Self-Storage Marketing Success: Using Facility-Specific Data to Find Your Target Market
|Copyright 2014 by Virgo Publishing.|
|By: Derek Naylor|
|Posted on: 12/04/2009|
The success of your self-storage business is dependent on cash flow, which comes from customers in your target market. Therefore, your marketing should always be about your prospects and never about your facility.
Focusing on your facility is one of the biggest mistakes you can make in self-storage marketing. Your potential customers don’t care if you have the equivalent of the Taj Mahal. They don’t care about the fountain you have out front or the granite countertops in your office. They don’t care about your great management software or that you’ve been in business since 1341 B.C. They care about themselves and their needs and wants. Focusing your marketing on how great your facility is rather than the mind and desires of the consumer can be deadly to your business.
You must know and understand your target customers as best you can, because they’re the ones reaching into their wallets and paying you the money. This article teaches you how to really comprehend your market, and how to get inside your customers’ heads so your marketing and sales messages become infinitely more powerful and persuasive. This means higher income and occupancy for you as well as the maximum possible return on your marketing investment.
3 to 5 Miles is Not Your Target Market!
Self-storage operators commonly believe their target market lies in the 3- to 5-mile radius surrounding their facility. In some cases, this may be a proper geographic representation, but it only scratches the surface of who your customers really are. More often than not, 3 to 5 miles isn’t even an accurate geographic trend. Your target market could extend 1 or 20 miles from your site. Whatever it is, it’s important that you know your exact market area, so when you spend money on marketing, it’s targeted to the most responsive audience.
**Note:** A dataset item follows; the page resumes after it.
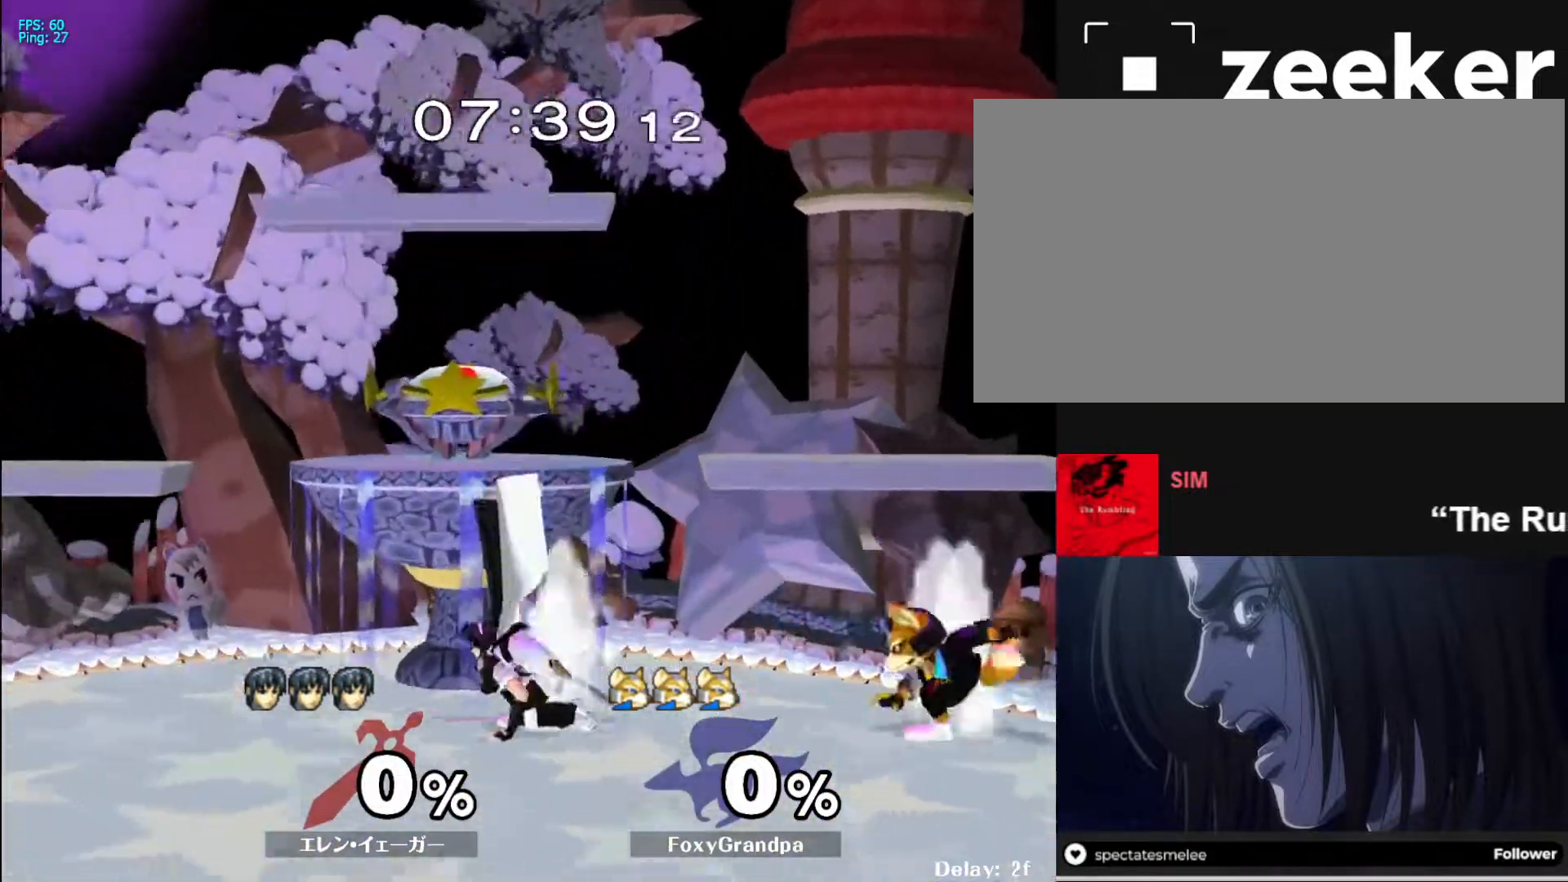
{"buttons": [], "left_stick": "center", "right_stick": "center", "events": [[33, "left_stick", "right"], [83, "X", "down"], [100, "Z", "down"], [167, "left_stick", "center"], [200, "Z", "up"], [233, "X", "up"], [267, "left_stick", "right"], [383, "left_stick", "center"]]}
To determine someone’s character, pay attention to what they do, not what they say. The same is true for determining your target market. By focusing on customers’ actions, you can leverage what people are actually willing to spend money on, not just what they say they'll spend money on.
You want to know exactly who in your market is willing to fork over that credit card for storage. Many operators fall into the trap of assuming or hoping customers will be a certain type of person from a certain neighborhood near their facility. Unfortunately, this can be an expensive wish. Rather than hope or guess who your customers should be, find out who they actually are and target them in your marketing efforts.
Finding Your Real Customers
Identifying your real customers requires a reverse analysis of your tenant database―in other words, who is actually paying you money on a monthly basis. By doing this, you learn trends about customers’ age, income, household type, home value, family unit, race, gender, credit score, neighborhood and more.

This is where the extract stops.